Local Girl Guides added three new badges to their collection on March 11 at UWindsor’s engineering and science themed Badge Day.
More than 60 Windsor and Essex County Girl Guides, ranging from Grades 3 to 8, earned recycling, bodyworks and physics badges by completing hands-on activities in the Ed Lumley Centre for Engineering Innovation.
Associate Professor Edwin Tam, the engineering faculty’s Assistant Dean of Student Affairs, said the event encourages girls at an early age to look at the importance of science, engineering and technology in our society.
“It’s so wonderful to get girls involved in STEM,” said Taryn Matis, leader of the 107th Windsor Guides. “When the signup sheet came out for this event, the girls couldn’t wait to sign up because they were so intrigued. A lot of my girls dream of coming to this university because of Badge Day.”
Megan Leckie, 10, said she can see herself working in the fields of engineering or science when she’s older.
“I just like making stuff,” Leckie said. “I like science, too, because you get to do different activities.
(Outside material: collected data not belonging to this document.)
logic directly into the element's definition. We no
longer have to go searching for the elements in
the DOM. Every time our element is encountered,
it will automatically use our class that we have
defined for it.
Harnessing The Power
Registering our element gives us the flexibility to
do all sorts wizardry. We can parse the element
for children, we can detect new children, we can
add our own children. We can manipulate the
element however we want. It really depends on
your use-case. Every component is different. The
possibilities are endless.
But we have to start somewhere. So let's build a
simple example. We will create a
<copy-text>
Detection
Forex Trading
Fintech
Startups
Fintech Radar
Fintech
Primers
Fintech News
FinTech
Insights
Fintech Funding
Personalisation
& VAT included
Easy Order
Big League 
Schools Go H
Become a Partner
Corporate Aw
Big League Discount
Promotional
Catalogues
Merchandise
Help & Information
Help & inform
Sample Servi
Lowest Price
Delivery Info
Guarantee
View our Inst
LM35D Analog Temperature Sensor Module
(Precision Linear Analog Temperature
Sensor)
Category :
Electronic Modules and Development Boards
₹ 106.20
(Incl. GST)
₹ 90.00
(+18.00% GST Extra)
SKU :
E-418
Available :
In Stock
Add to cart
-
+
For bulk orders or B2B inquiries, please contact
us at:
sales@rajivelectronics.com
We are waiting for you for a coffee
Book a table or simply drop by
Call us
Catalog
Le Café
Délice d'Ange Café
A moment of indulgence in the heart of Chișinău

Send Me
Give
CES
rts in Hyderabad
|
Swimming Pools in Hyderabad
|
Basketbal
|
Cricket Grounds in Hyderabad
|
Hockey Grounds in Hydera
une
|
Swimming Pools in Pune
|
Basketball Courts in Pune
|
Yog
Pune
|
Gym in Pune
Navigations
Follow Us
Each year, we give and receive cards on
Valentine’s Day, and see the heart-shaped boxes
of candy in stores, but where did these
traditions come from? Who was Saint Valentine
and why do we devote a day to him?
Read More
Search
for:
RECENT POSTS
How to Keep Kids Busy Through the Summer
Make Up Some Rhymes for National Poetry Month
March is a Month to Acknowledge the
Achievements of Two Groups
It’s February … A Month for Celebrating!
Today, I learned that skin is the biggest organ in our body and the femur is the longest and strongest bone.”
Leckie especially enjoyed creating a kaleidoscope, replicating the functions of a lung with a water bottle and projecting her group’s paper cut-out cat on the wall using mirrors and a light.
The troops also learned how to properly sort recyclable materials and test heart rates and used hard-boiled eggs to see how different substances can affect the enamel on your teeth.
“Science is important because it allows females to get involved in society and allows us to take roles within society that are important,” said Stefanie Barcic, a fourth-year kinesiology student at UWindsor who helped run the bodyworks badge activities. “Girls often think they can’t get involved in science. It’s something we definitely need to encourage to show that there are different outlets and paths for them to pursue.”
Girl Guide Badge Day is organized by the University of Windsor's Faculty of Engineering and Faculty of Science and sponsored in part by the Ontario Network of Women in Engineering and Let’s Talk Science.